Luís Carmelo no Hoje Macau (25 Fevereiro 2021)
«Na primavera de 1999, passeava com o Urbano [Tavares Rodrigues] em Paris pelas bandas da Rive Gauche e contei-lhe este sonho e esta história. Estávamos a peregrinar pelos locais onde antes ele costumava deambular na companhia de Camus.
Falavam os dois muito de futebol. “A bola muda sempre de direcção”, bela metáfora para compreender que o pensamento se inicia num arrebatamento, ou numa compulsão que se divide, que inflama, que quase se perde. Camus falava depressa e a sua paixão pelo futebol alimentava-lhe a certeza de que pensar não é uma coisa inata; é antes um engendramento ou uma jogada que começa na lateral do relvado. E a sua missão é ampliar a dimensão do jogo, driblar e agarrar o fio do raciocínio apesar dos obstáculos (oferecidos pela outra equipa, pela vida). Por baixo da gramática e da lógica, esses tapetes pouco lascivos, existe um jogador elástico que explode e que não se submete a imagens, cria-as. O pensamento fulmina no golo, mas não sucumbe nessa metonímia (que arrasta consigo quer o gáudio de uns, quer a tristeza de outros, quer a diferença que afinal lhes alimenta o ser).

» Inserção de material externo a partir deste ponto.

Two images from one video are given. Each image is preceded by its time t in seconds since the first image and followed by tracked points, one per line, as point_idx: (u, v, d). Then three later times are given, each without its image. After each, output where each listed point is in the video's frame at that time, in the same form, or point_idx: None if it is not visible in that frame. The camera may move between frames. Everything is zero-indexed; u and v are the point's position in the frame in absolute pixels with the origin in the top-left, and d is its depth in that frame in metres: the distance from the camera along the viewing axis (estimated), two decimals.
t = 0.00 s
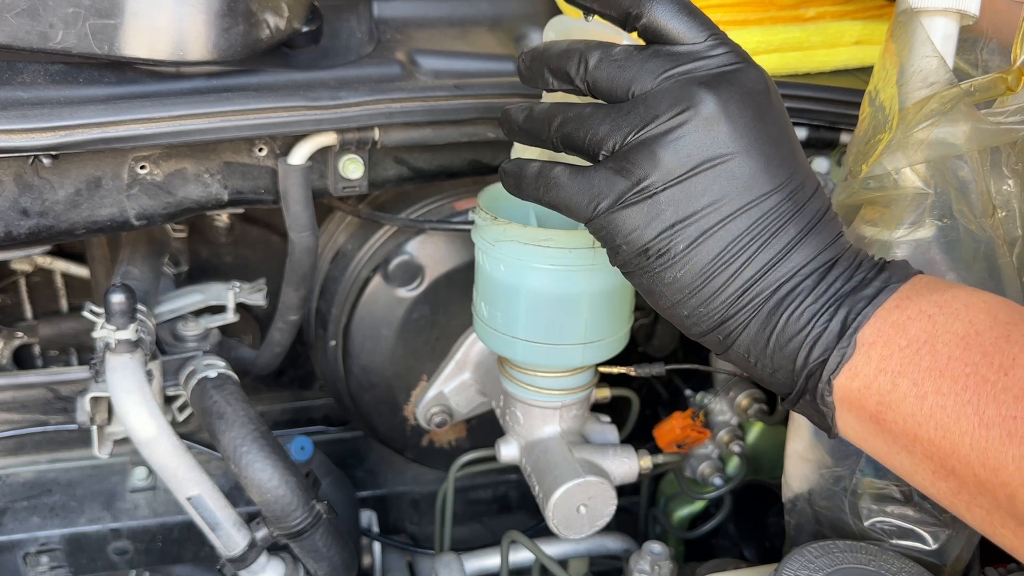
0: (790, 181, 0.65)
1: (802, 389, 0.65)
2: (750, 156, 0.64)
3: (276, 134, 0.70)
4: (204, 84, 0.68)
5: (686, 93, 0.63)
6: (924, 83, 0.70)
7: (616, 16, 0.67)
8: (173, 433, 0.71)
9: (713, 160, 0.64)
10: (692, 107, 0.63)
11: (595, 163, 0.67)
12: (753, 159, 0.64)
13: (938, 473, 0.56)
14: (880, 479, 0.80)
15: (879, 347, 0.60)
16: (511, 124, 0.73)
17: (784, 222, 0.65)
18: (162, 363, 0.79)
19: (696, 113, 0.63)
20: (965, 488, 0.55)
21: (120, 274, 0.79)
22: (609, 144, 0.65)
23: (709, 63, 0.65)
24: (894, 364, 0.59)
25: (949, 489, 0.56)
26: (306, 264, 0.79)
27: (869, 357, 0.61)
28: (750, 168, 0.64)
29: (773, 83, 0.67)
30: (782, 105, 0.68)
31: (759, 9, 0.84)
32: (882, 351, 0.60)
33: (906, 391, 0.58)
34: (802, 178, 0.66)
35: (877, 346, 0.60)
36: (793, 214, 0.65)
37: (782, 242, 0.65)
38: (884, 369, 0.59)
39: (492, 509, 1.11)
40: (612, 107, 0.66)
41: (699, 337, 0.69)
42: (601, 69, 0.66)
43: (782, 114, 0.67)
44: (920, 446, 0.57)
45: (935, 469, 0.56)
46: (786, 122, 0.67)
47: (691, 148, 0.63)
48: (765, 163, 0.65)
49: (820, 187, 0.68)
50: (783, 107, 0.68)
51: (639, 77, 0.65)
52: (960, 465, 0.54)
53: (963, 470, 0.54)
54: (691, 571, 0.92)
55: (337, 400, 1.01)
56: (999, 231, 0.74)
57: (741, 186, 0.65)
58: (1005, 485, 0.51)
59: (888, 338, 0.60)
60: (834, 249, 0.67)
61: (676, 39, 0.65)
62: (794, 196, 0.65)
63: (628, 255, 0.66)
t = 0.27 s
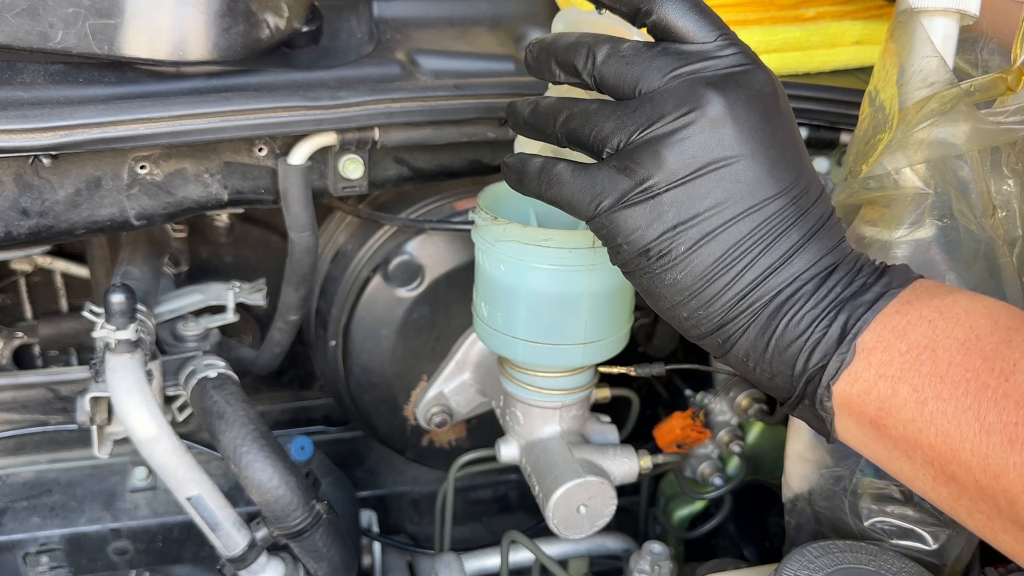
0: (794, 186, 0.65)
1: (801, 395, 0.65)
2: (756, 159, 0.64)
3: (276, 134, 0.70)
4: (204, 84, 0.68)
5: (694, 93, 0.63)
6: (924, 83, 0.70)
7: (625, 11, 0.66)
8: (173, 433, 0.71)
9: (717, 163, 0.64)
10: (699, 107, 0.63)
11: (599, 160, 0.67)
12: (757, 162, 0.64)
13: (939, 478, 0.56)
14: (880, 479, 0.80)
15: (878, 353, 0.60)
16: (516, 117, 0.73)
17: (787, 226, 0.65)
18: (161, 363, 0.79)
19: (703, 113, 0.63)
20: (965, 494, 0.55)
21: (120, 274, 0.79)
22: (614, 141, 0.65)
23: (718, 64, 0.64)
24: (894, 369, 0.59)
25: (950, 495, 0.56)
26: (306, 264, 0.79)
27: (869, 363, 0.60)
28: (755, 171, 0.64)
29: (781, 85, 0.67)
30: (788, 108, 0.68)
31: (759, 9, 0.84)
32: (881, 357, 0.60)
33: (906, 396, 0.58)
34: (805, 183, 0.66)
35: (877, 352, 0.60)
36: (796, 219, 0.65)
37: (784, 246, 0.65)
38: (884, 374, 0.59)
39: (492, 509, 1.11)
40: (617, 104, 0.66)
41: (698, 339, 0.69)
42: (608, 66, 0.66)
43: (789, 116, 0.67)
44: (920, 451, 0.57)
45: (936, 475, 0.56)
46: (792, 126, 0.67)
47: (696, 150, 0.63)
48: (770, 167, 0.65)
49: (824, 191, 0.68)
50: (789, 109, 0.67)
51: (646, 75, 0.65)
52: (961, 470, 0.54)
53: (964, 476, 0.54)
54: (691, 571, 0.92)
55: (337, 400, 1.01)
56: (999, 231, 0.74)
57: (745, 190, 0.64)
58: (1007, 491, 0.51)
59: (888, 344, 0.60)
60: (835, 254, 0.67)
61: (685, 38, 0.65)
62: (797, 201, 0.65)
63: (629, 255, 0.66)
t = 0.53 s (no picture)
0: (796, 184, 0.66)
1: (800, 394, 0.65)
2: (758, 157, 0.64)
3: (276, 134, 0.70)
4: (204, 84, 0.68)
5: (697, 90, 0.63)
6: (924, 83, 0.70)
7: (629, 11, 0.67)
8: (173, 433, 0.71)
9: (719, 160, 0.64)
10: (703, 104, 0.63)
11: (600, 156, 0.67)
12: (760, 159, 0.64)
13: (939, 477, 0.56)
14: (880, 480, 0.79)
15: (879, 350, 0.60)
16: (517, 112, 0.73)
17: (789, 225, 0.65)
18: (161, 363, 0.79)
19: (706, 110, 0.63)
20: (966, 493, 0.55)
21: (120, 274, 0.79)
22: (616, 138, 0.65)
23: (722, 61, 0.64)
24: (895, 367, 0.59)
25: (950, 493, 0.56)
26: (306, 264, 0.79)
27: (869, 361, 0.61)
28: (757, 169, 0.64)
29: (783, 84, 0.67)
30: (791, 106, 0.68)
31: (759, 10, 0.84)
32: (882, 355, 0.60)
33: (907, 394, 0.58)
34: (807, 182, 0.66)
35: (878, 349, 0.60)
36: (798, 217, 0.65)
37: (785, 245, 0.65)
38: (885, 372, 0.59)
39: (492, 509, 1.11)
40: (620, 100, 0.66)
41: (698, 338, 0.69)
42: (612, 63, 0.66)
43: (791, 114, 0.67)
44: (921, 450, 0.57)
45: (936, 473, 0.56)
46: (794, 125, 0.67)
47: (698, 147, 0.63)
48: (772, 165, 0.65)
49: (825, 191, 0.68)
50: (791, 108, 0.68)
51: (649, 72, 0.65)
52: (961, 469, 0.54)
53: (964, 475, 0.54)
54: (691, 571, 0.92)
55: (337, 400, 1.01)
56: (999, 231, 0.74)
57: (747, 188, 0.64)
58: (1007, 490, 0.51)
59: (889, 342, 0.60)
60: (836, 254, 0.67)
61: (688, 35, 0.65)
62: (799, 199, 0.65)
63: (630, 252, 0.66)
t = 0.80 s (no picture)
0: (790, 188, 0.66)
1: (798, 397, 0.65)
2: (751, 162, 0.64)
3: (276, 134, 0.70)
4: (204, 84, 0.68)
5: (690, 96, 0.63)
6: (924, 83, 0.70)
7: (620, 17, 0.66)
8: (173, 433, 0.71)
9: (713, 165, 0.64)
10: (695, 110, 0.63)
11: (595, 163, 0.67)
12: (753, 164, 0.65)
13: (935, 480, 0.56)
14: (880, 480, 0.79)
15: (874, 353, 0.60)
16: (511, 120, 0.72)
17: (783, 229, 0.65)
18: (161, 363, 0.79)
19: (699, 116, 0.63)
20: (962, 495, 0.55)
21: (120, 274, 0.79)
22: (610, 145, 0.65)
23: (713, 68, 0.65)
24: (891, 370, 0.59)
25: (947, 496, 0.56)
26: (306, 264, 0.79)
27: (865, 364, 0.61)
28: (751, 173, 0.65)
29: (775, 89, 0.68)
30: (783, 110, 0.68)
31: (759, 10, 0.84)
32: (878, 358, 0.60)
33: (902, 398, 0.58)
34: (801, 185, 0.67)
35: (873, 353, 0.60)
36: (792, 221, 0.65)
37: (780, 249, 0.65)
38: (880, 376, 0.59)
39: (492, 509, 1.11)
40: (614, 108, 0.66)
41: (696, 342, 0.69)
42: (604, 70, 0.66)
43: (784, 119, 0.67)
44: (917, 453, 0.57)
45: (933, 476, 0.56)
46: (787, 129, 0.67)
47: (692, 153, 0.63)
48: (766, 169, 0.65)
49: (819, 194, 0.68)
50: (783, 112, 0.68)
51: (641, 79, 0.65)
52: (957, 471, 0.54)
53: (960, 477, 0.54)
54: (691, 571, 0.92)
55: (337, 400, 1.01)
56: (999, 231, 0.74)
57: (741, 193, 0.65)
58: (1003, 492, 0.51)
59: (884, 345, 0.60)
60: (831, 256, 0.67)
61: (680, 41, 0.65)
62: (793, 203, 0.65)
63: (626, 258, 0.66)
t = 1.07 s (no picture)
0: (794, 171, 0.66)
1: (804, 379, 0.65)
2: (753, 145, 0.64)
3: (276, 134, 0.70)
4: (204, 84, 0.68)
5: (689, 81, 0.63)
6: (924, 83, 0.70)
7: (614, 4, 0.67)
8: (173, 433, 0.71)
9: (716, 150, 0.64)
10: (695, 95, 0.63)
11: (595, 152, 0.66)
12: (755, 147, 0.64)
13: (939, 464, 0.56)
14: (880, 480, 0.79)
15: (881, 337, 0.60)
16: (505, 111, 0.72)
17: (787, 212, 0.65)
18: (161, 363, 0.79)
19: (699, 101, 0.63)
20: (965, 480, 0.55)
21: (120, 274, 0.79)
22: (610, 133, 0.65)
23: (711, 52, 0.65)
24: (896, 354, 0.59)
25: (949, 481, 0.56)
26: (306, 264, 0.79)
27: (871, 347, 0.60)
28: (753, 157, 0.64)
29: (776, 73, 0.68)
30: (783, 92, 0.68)
31: (758, 10, 0.85)
32: (884, 342, 0.60)
33: (908, 381, 0.58)
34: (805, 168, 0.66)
35: (879, 336, 0.60)
36: (796, 204, 0.65)
37: (784, 232, 0.65)
38: (886, 360, 0.59)
39: (492, 509, 1.11)
40: (612, 95, 0.66)
41: (701, 328, 0.69)
42: (601, 57, 0.66)
43: (785, 102, 0.67)
44: (921, 438, 0.57)
45: (936, 460, 0.56)
46: (788, 112, 0.67)
47: (693, 137, 0.63)
48: (768, 152, 0.65)
49: (822, 176, 0.68)
50: (784, 94, 0.68)
51: (639, 65, 0.65)
52: (962, 457, 0.54)
53: (964, 462, 0.54)
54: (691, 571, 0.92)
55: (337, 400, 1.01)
56: (1000, 231, 0.74)
57: (744, 176, 0.65)
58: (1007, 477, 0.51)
59: (890, 329, 0.60)
60: (836, 238, 0.67)
61: (678, 24, 0.65)
62: (797, 186, 0.65)
63: (630, 246, 0.66)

Antes da tuberculose, Camus tinha sido guarda-redes na Argélia. Falava menos na doença e mais nas grandes avançadas. “A bola muda sempre de direcção”, repetia o Urbano a sorrir e a lembrar-se da frase. Tal como aquele advogado, em A Queda, que não foi capaz de salvar a mulher de se afogar. E foi aí, devido à coincidência, que lhe li um poema, cuja versão inicial escrevera em Amesterdão uns anos antes: “Nunca soube por que cheguei tarde/ mas sei/ (na mesma prumada/ quase no mesmo catavento tornado em pedra)/ que assim foi./ Também apurei que Camus escreveu a queda/ no México City/ ficava ali no bairro vermelho/ nas ins-suspensas esplanadas cheias de neve / entre dois a sete parágrafos/ nesses fins de tarde passava por lá todos os dias/ e não havia tricot para distribuir/ aos amigos./ Porque os amigos são faunos.”.»